This book is a series of stories with thematic and character continuity throughout. It is autobiographical but doesn’t read as autobiography in every way, it reads as story populated by the author and the other characters. That those characters may well have been real in the author’s life doesn’t really enter into the reader’s consciousness until the author adds a personal narrative. This happens with some regularity throughout the stories but doesn’t negate their power as story. The author actually talks, in the story, about the power of story.
Although this is overall an amazing work, what held me most is the author’s grasp of imagery. His descriptive passages are compelling, almost mesmerizing whether he is describing something so awful that it is unimaginable or something beautiful.
“He would’ve explained how it was still raining, and how the clouds were pasted to the field, and how the mortar rounds seemed to come right out of the clouds. Everything was black and wet. The field just exploded. Rain and slop and shrapnel, nowhere to run, and all they could do was worm down into the slime and cover up and wait.”
Maybe this isn’t the best example but it goes on to describe what it is like to sink into a field of shit completely so I thought I would stop there. His images are often of the horrors of war. In another gruesome passage he describes working in a pig slaughterhouse in meticulous detail. Some of the best are when he describes feelings, what is happening to the person, or himself, internally. In one particularly moving passage he describes the imagined life and feelings of a young Vietnamese man who has been killed and is lying in the path in front of them.
“He had no stomach for violence. He loved mathematics. His eyebrows were thin and arched like a woman’s, and at school the boys sometimes teased him about how pretty he was, the arched eyebrows and long shapely fingers, and on the playground they mimicked a woman’s walk and made fun of his smooth skin and his love for mathematics.”

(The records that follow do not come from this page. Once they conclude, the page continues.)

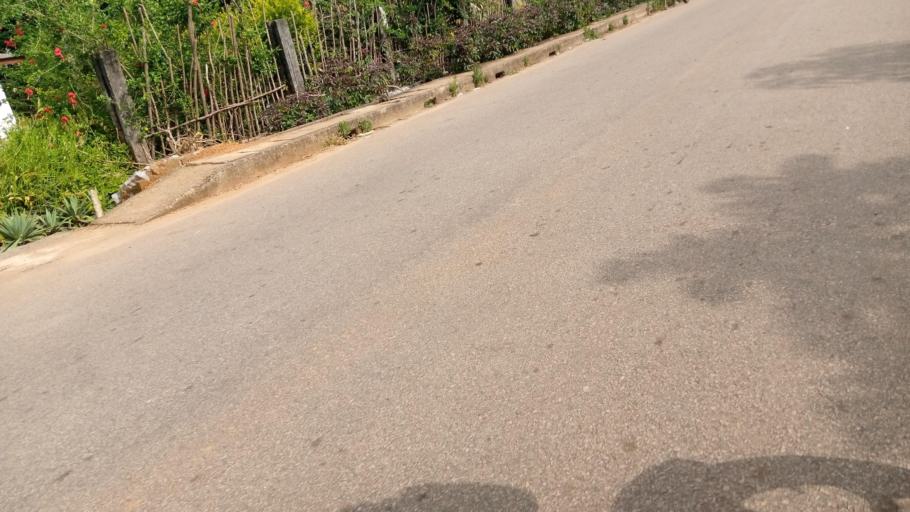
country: SL
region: Southern Province
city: Pujehun
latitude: 7.3500
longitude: -11.7189
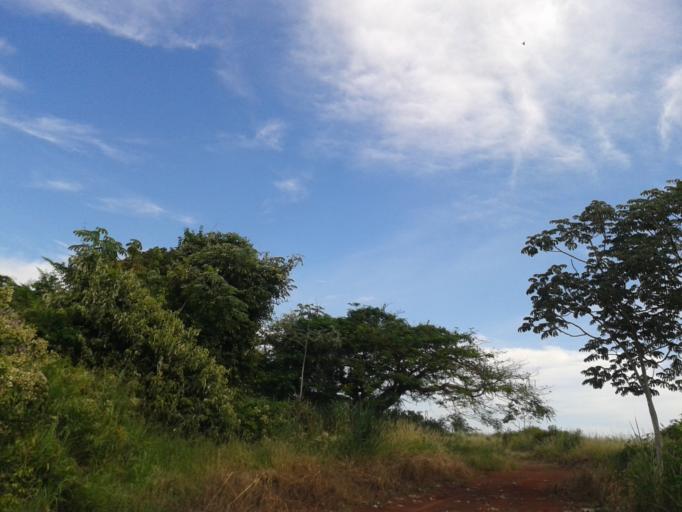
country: BR
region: Minas Gerais
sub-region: Capinopolis
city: Capinopolis
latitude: -18.6494
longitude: -49.6980
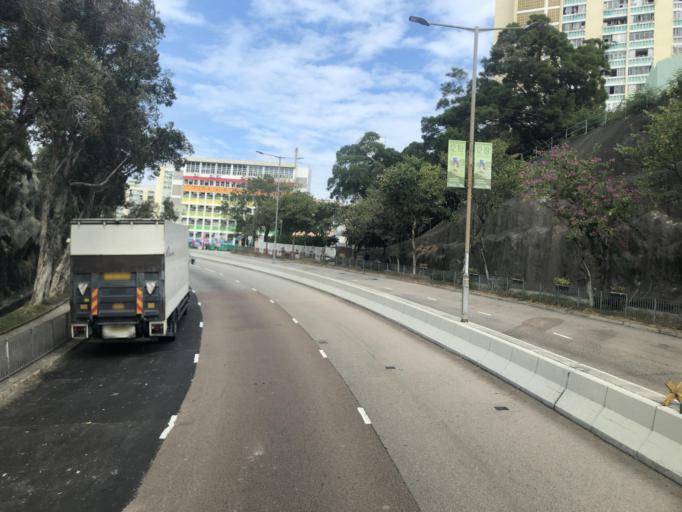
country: HK
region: Tsuen Wan
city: Tsuen Wan
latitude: 22.3469
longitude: 114.1079
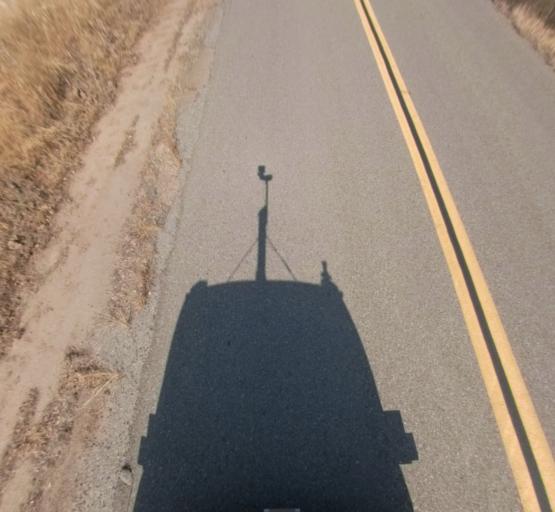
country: US
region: California
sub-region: Madera County
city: Yosemite Lakes
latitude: 37.1133
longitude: -119.6586
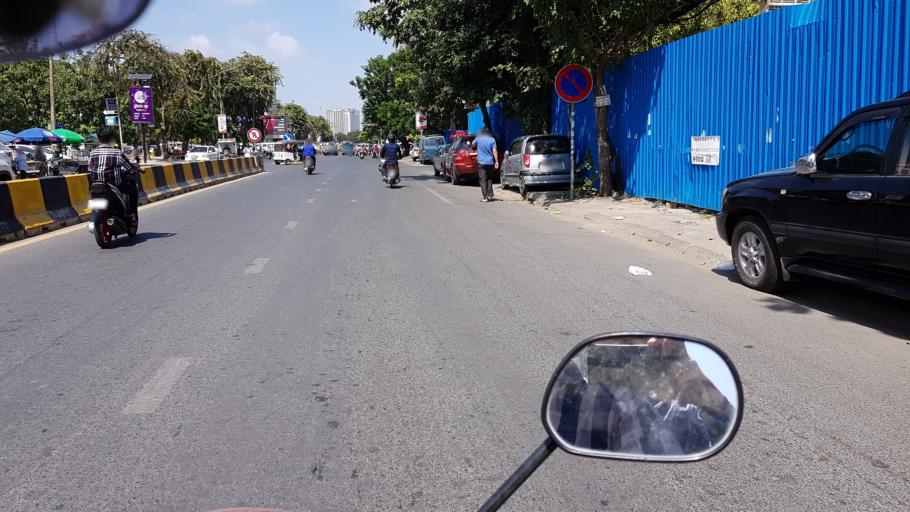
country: KH
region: Phnom Penh
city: Phnom Penh
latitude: 11.5668
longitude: 104.9116
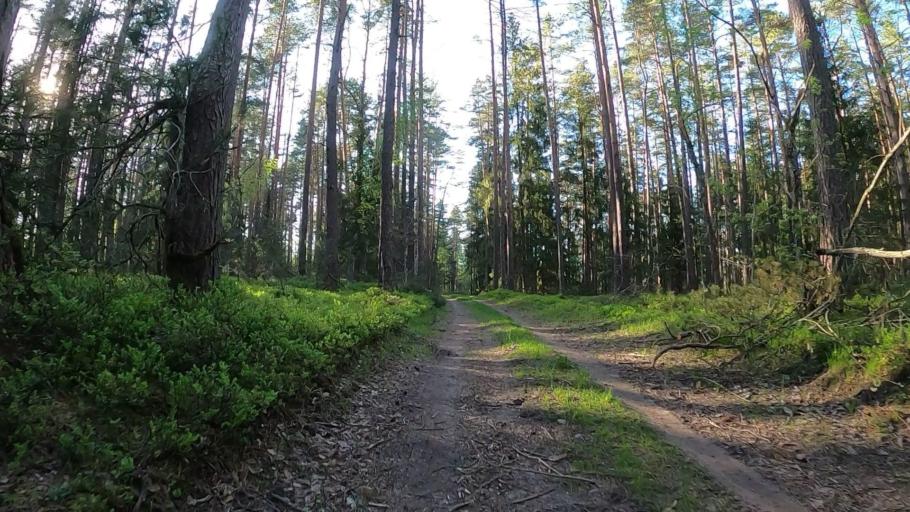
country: LV
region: Baldone
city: Baldone
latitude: 56.7710
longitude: 24.3435
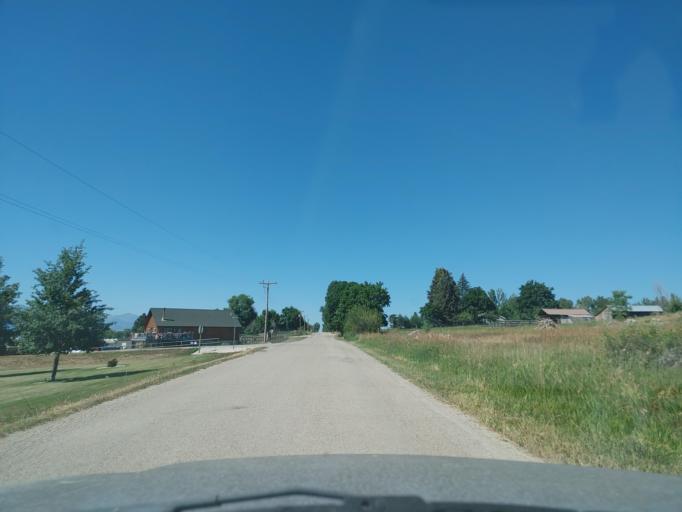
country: US
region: Montana
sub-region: Ravalli County
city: Hamilton
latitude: 46.3238
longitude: -114.0613
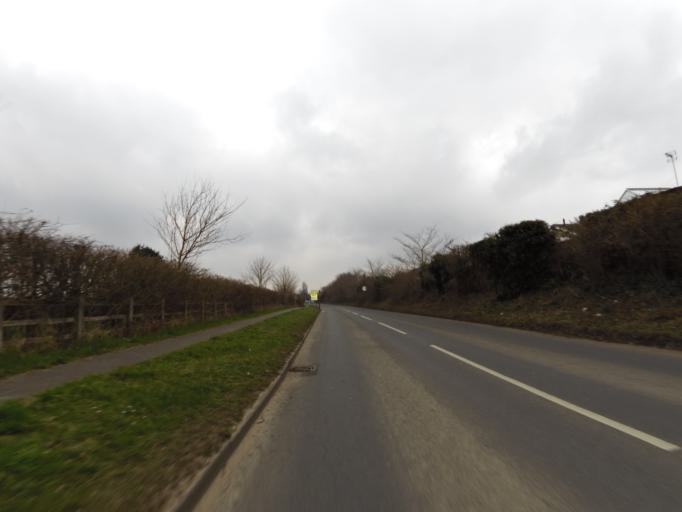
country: GB
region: England
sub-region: Suffolk
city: Wickham Market
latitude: 52.1571
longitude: 1.3618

Reading this, you forget that he is looking at a destroyed corpse in the path, imagining the life of the dead man. This is all part of the internal life of the author/narrator/character described objectively but felt subjectively.
I find it hard to describe here the power of Mr. O’Brien’s writing. Some of it has to do with the subject matter, the Vietnam war. Much of it has to do with the intensity of emotion with which he writes. A very great deal of it has to do with his control over his writing and imagery. Every word is careful and has purpose and intention. Reading this little book is a master class in writing.